#### [TASK BRIEF]
Transcribe the listing below in its entirety.

___

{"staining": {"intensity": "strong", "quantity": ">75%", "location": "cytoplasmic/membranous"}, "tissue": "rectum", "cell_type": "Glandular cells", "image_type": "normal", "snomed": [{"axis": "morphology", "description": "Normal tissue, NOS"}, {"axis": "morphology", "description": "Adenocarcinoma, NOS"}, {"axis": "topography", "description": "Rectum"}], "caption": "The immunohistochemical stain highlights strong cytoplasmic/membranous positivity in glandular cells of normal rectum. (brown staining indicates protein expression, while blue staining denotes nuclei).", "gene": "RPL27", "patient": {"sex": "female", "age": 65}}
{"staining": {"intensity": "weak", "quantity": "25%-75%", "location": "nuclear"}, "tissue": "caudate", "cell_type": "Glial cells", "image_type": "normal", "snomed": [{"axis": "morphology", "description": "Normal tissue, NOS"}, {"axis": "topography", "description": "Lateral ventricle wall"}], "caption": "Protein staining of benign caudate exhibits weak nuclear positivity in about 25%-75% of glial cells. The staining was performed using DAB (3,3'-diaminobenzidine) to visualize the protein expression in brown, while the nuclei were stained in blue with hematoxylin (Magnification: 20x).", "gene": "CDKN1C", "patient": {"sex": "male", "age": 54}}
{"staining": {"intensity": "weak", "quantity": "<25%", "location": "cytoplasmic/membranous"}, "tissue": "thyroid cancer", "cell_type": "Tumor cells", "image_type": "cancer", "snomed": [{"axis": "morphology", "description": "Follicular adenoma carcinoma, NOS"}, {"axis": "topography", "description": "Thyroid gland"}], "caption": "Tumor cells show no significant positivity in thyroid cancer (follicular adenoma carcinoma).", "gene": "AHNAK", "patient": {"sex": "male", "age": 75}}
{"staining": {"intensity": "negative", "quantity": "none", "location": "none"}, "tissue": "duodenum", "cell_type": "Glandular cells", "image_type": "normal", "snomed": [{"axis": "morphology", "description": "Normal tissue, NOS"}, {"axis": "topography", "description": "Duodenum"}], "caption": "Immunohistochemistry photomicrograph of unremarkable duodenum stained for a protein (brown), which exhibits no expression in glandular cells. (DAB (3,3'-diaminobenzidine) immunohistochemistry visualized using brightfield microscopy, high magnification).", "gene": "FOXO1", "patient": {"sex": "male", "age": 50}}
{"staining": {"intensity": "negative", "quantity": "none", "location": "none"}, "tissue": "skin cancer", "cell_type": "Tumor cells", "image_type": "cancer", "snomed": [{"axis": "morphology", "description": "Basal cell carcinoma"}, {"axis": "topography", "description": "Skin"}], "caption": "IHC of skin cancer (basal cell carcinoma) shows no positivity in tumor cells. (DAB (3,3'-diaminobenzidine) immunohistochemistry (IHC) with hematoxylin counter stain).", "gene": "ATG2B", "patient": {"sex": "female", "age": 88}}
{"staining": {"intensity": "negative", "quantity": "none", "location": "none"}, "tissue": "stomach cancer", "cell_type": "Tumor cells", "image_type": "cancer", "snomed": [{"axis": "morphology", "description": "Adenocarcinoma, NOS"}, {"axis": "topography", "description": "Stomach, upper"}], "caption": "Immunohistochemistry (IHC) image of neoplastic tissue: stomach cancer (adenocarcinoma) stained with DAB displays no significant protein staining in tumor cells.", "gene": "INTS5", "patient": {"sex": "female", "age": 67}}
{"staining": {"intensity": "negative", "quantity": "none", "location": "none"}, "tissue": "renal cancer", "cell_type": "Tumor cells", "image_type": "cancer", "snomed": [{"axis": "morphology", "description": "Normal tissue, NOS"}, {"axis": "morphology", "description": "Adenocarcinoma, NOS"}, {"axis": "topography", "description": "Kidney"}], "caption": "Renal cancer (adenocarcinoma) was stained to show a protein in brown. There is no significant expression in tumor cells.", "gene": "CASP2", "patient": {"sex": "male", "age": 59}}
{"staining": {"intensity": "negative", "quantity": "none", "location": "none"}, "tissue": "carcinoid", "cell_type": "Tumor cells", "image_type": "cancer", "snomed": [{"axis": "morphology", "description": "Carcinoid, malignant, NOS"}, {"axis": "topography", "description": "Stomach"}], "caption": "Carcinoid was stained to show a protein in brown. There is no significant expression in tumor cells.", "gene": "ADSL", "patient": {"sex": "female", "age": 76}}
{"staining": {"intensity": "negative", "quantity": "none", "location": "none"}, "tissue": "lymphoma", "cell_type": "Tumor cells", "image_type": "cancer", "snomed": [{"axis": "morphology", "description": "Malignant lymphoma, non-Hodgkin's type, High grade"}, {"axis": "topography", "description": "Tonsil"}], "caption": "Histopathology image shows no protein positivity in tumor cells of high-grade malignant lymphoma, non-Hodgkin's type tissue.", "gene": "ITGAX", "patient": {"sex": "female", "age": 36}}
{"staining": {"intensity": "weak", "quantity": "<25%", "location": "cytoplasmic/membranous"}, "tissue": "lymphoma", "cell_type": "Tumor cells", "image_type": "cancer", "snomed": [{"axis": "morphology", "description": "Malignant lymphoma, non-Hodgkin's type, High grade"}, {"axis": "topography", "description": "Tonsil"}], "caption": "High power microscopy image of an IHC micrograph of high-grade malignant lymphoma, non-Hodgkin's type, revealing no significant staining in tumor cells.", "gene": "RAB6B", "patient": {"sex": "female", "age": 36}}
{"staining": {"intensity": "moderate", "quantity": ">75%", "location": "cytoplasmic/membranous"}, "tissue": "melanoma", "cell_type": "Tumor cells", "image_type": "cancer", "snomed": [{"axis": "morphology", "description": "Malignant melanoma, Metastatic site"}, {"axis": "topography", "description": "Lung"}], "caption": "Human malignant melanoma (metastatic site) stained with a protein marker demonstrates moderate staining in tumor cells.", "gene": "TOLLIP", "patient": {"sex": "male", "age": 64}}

___

#### [TASK RESULT]
{"staining": {"intensity": "strong", "quantity": ">75%", "location": "cytoplasmic/membranous"}, "tissue": "rectum", "cell_type": "Glandular cells", "image_type": "normal", "snomed": [{"axis": "morphology", "description": "Normal tissue, NOS"}, {"axis": "morphology", "description": "Adenocarcinoma, NOS"}, {"axis": "topography", "description": "Rectum"}], "caption": "The immunohistochemical stain highlights strong cytoplasmic/membranous positivity in glandular cells of normal rectum. (brown staining indicates protein expression, while blue staining denotes nuclei).", "gene": "RPL27", "patient": {"sex": "female", "age": 65}}
{"staining": {"intensity": "weak", "quantity": "25%-75%", "location": "nuclear"}, "tissue": "caudate", "cell_type": "Glial cells", "image_type": "normal", "snomed": [{"axis": "morphology", "description": "Normal tissue, NOS"}, {"axis": "topography", "description": "Lateral ventricle wall"}], "caption": "Protein staining of benign caudate exhibits weak nuclear positivity in about 25%-75% of glial cells. The staining was performed using DAB (3,3'-diaminobenzidine) to visualize the protein expression in brown, while the nuclei were stained in blue with hematoxylin (Magnification: 20x).", "gene": "CDKN1C", "patient": {"sex": "male", "age": 54}}
{"staining": {"intensity": "weak", "quantity": "<25%", "location": "cytoplasmic/membranous"}, "tissue": "thyroid cancer", "cell_type": "Tumor cells", "image_type": "cancer", "snomed": [{"axis": "morphology", "description": "Follicular adenoma carcinoma, NOS"}, {"axis": "topography", "description": "Thyroid gland"}], "caption": "Tumor cells show no significant positivity in thyroid cancer (follicular adenoma carcinoma).", "gene": "AHNAK", "patient": {"sex": "male", "age": 75}}
{"staining": {"intensity": "negative", "quantity": "none", "location": "none"}, "tissue": "duodenum", "cell_type": "Glandular cells", "image_type": "normal", "snomed": [{"axis": "morphology", "description": "Normal tissue, NOS"}, {"axis": "topography", "description": "Duodenum"}], "caption": "Immunohistochemistry photomicrograph of unremarkable duodenum stained for a protein (brown), which exhibits no expression in glandular cells. (DAB (3,3'-diaminobenzidine) immunohistochemistry visualized using brightfield microscopy, high magnification).", "gene": "FOXO1", "patient": {"sex": "male", "age": 50}}
{"staining": {"intensity": "negative", "quantity": "none", "location": "none"}, "tissue": "skin cancer", "cell_type": "Tumor cells", "image_type": "cancer", "snomed": [{"axis": "morphology", "description": "Basal cell carcinoma"}, {"axis": "topography", "description": "Skin"}], "caption": "IHC of skin cancer (basal cell carcinoma) shows no positivity in tumor cells. (DAB (3,3'-diaminobenzidine) immunohistochemistry (IHC) with hematoxylin counter stain).", "gene": "ATG2B", "patient": {"sex": "female", "age": 88}}
{"staining": {"intensity": "negative", "quantity": "none", "location": "none"}, "tissue": "stomach cancer", "cell_type": "Tumor cells", "image_type": "cancer", "snomed": [{"axis": "morphology", "description": "Adenocarcinoma, NOS"}, {"axis": "topography", "description": "Stomach, upper"}], "caption": "Immunohistochemistry (IHC) image of neoplastic tissue: stomach cancer (adenocarcinoma) stained with DAB displays no significant protein staining in tumor cells.", "gene": "INTS5", "patient": {"sex": "female", "age": 67}}
{"staining": {"intensity": "negative", "quantity": "none", "location": "none"}, "tissue": "renal cancer", "cell_type": "Tumor cells", "image_type": "cancer", "snomed": [{"axis": "morphology", "description": "Normal tissue, NOS"}, {"axis": "morphology", "description": "Adenocarcinoma, NOS"}, {"axis": "topography", "description": "Kidney"}], "caption": "Renal cancer (adenocarcinoma) was stained to show a protein in brown. There is no significant expression in tumor cells.", "gene": "CASP2", "patient": {"sex": "male", "age": 59}}
{"staining": {"intensity": "negative", "quantity": "none", "location": "none"}, "tissue": "carcinoid", "cell_type": "Tumor cells", "image_type": "cancer", "snomed": [{"axis": "morphology", "description": "Carcinoid, malignant, NOS"}, {"axis": "topography", "description": "Stomach"}], "caption": "Carcinoid was stained to show a protein in brown. There is no significant expression in tumor cells.", "gene": "ADSL", "patient": {"sex": "female", "age": 76}}
{"staining": {"intensity": "negative", "quantity": "none", "location": "none"}, "tissue": "lymphoma", "cell_type": "Tumor cells", "image_type": "cancer", "snomed": [{"axis": "morphology", "description": "Malignant lymphoma, non-Hodgkin's type, High grade"}, {"axis": "topography", "description": "Tonsil"}], "caption": "Histopathology image shows no protein positivity in tumor cells of high-grade malignant lymphoma, non-Hodgkin's type tissue.", "gene": "ITGAX", "patient": {"sex": "female", "age": 36}}
{"staining": {"intensity": "weak", "quantity": "<25%", "location": "cytoplasmic/membranous"}, "tissue": "lymphoma", "cell_type": "Tumor cells", "image_type": "cancer", "snomed": [{"axis": "morphology", "description": "Malignant lymphoma, non-Hodgkin's type, High grade"}, {"axis": "topography", "description": "Tonsil"}], "caption": "High power microscopy image of an IHC micrograph of high-grade malignant lymphoma, non-Hodgkin's type, revealing no significant staining in tumor cells.", "gene": "RAB6B", "patient": {"sex": "female", "age": 36}}
{"staining": {"intensity": "moderate", "quantity": ">75%", "location": "cytoplasmic/membranous"}, "tissue": "melanoma", "cell_type": "Tumor cells", "image_type": "cancer", "snomed": [{"axis": "morphology", "description": "Malignant melanoma, Metastatic site"}, {"axis": "topography", "description": "Lung"}], "caption": "Human malignant melanoma (metastatic site) stained with a protein marker demonstrates moderate staining in tumor cells.", "gene": "TOLLIP", "patient": {"sex": "male", "age": 64}}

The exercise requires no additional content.